◆ **Data records**
-- Opening Marker --

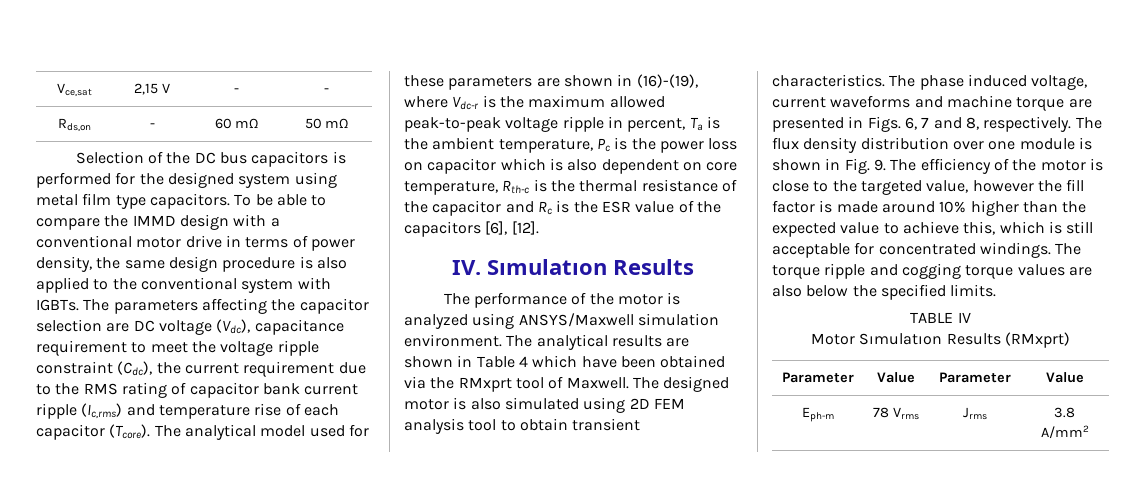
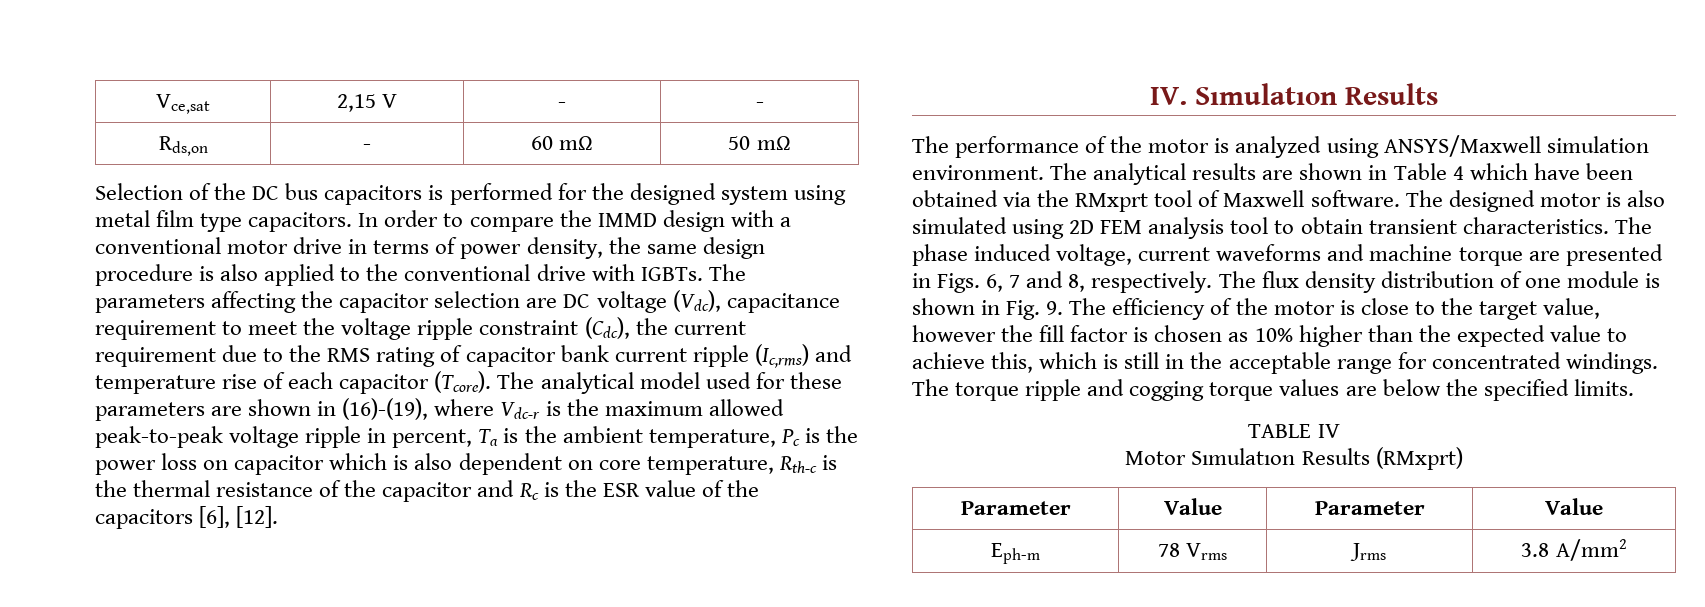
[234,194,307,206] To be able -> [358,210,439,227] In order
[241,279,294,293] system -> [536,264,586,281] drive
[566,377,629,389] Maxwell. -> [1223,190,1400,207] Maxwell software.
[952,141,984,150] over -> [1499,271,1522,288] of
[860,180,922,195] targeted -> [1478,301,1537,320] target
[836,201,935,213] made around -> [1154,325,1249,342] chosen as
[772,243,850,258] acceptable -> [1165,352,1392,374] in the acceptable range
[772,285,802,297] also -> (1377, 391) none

-- Closing Marker --

◆ **To-do item**
Without the pictures, give every line above again exactly.

◆ **Task solution**
[234,194,307,206] To be able -> [358,210,439,227] In order
[241,279,294,293] system -> [536,264,586,281] drive
[566,377,629,389] Maxwell. -> [1223,190,1400,207] Maxwell software.
[952,141,984,150] over -> [1499,271,1522,288] of
[860,180,922,195] targeted -> [1478,301,1537,320] target
[836,201,935,213] made around -> [1154,325,1249,342] chosen as
[772,243,850,258] acceptable -> [1165,352,1392,374] in the acceptable range
[772,285,802,297] also -> (1377, 391) none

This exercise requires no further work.